### Required work
Where the records below show the word "correct" in a line, please copy that line.

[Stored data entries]

-=-=-

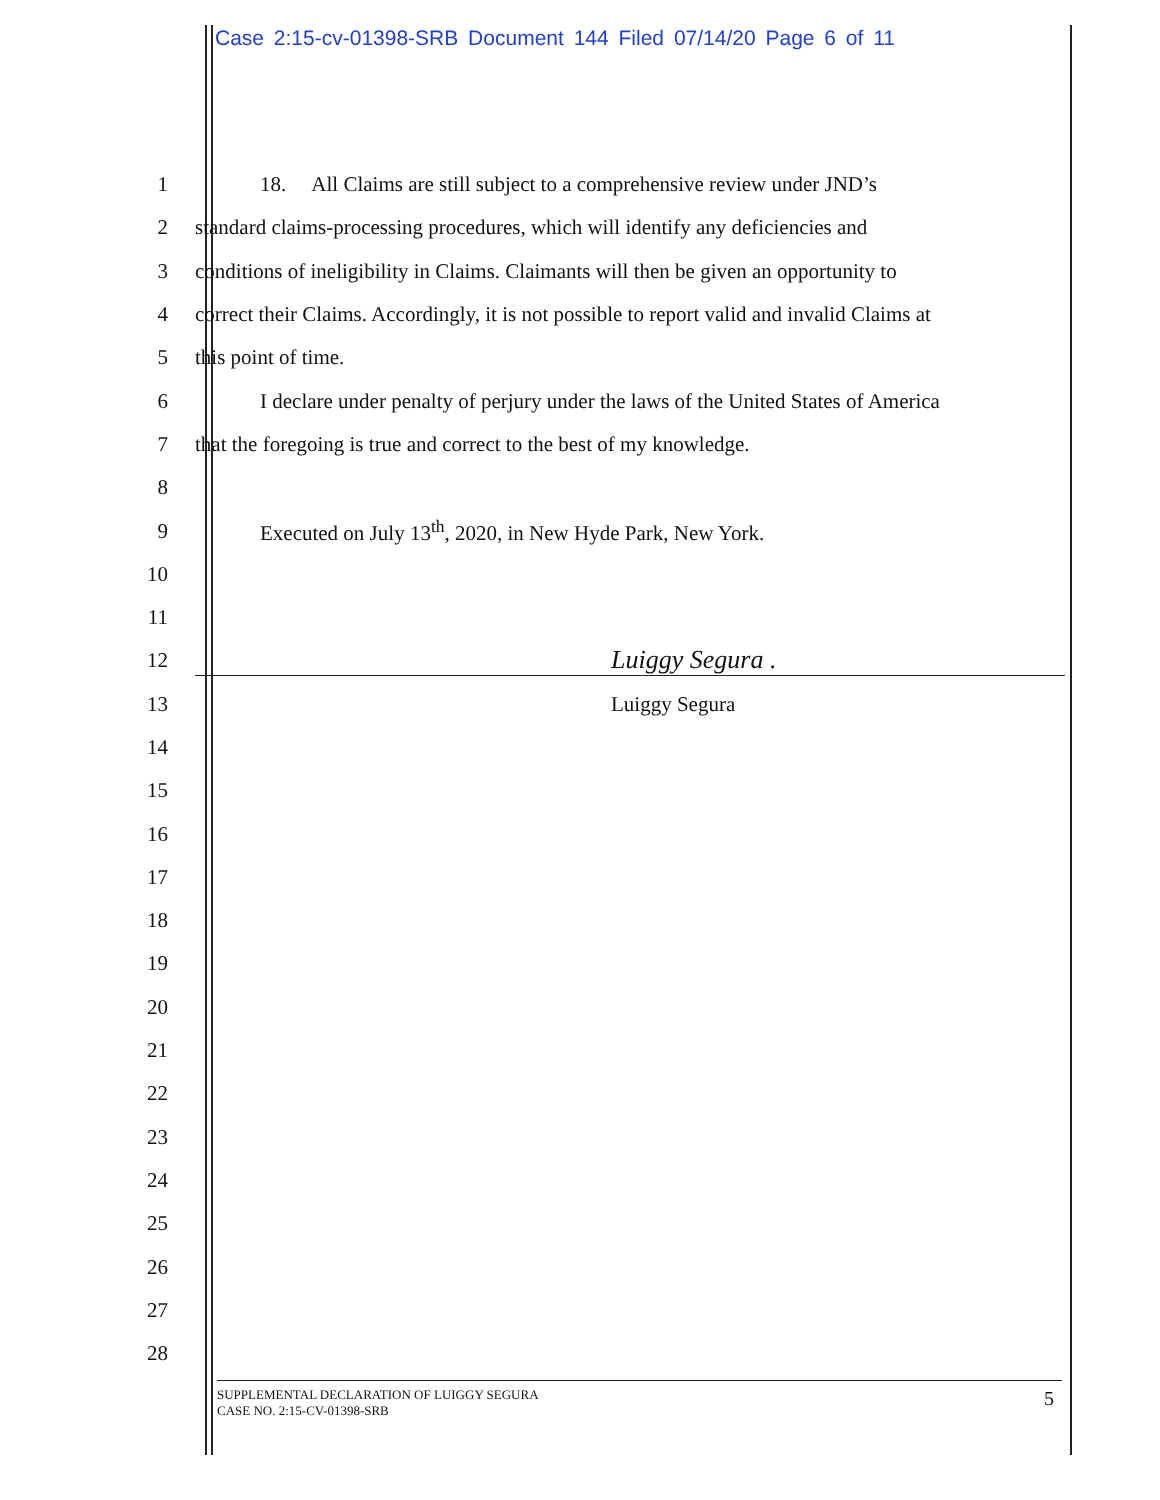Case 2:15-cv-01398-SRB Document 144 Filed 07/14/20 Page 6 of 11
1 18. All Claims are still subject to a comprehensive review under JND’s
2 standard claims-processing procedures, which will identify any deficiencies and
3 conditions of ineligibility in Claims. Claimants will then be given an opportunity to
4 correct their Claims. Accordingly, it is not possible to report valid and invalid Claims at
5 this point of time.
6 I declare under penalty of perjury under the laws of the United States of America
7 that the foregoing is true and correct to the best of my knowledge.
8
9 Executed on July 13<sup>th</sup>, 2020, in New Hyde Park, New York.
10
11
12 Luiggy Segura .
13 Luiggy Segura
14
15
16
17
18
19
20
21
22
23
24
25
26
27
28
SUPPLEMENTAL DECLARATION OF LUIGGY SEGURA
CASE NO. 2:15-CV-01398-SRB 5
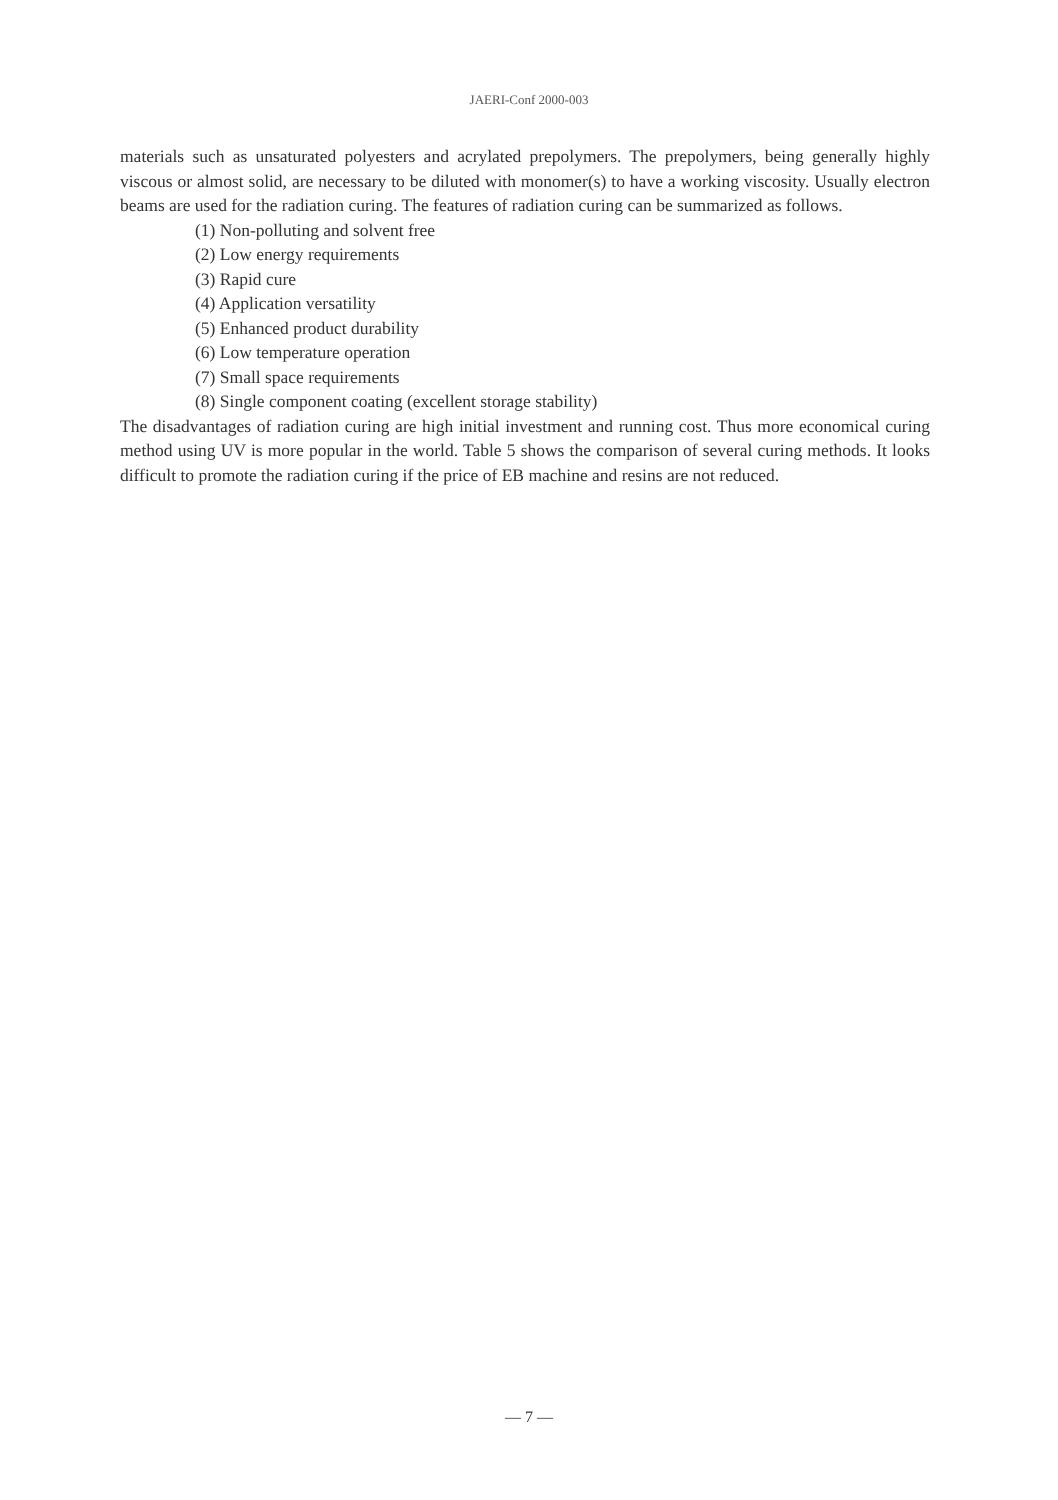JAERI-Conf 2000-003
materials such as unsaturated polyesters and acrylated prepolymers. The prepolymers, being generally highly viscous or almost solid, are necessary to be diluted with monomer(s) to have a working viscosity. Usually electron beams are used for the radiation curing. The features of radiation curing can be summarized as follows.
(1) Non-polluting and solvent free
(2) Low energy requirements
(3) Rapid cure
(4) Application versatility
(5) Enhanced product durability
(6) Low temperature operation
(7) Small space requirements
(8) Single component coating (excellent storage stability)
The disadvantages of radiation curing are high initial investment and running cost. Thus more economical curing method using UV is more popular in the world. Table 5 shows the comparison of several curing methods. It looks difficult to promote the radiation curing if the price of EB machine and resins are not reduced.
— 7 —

-=-=-

### Exercise solution
4 correct their Claims. Accordingly, it is not possible to report valid and invalid Claims at
7 that the foregoing is true and correct to the best of my knowledge.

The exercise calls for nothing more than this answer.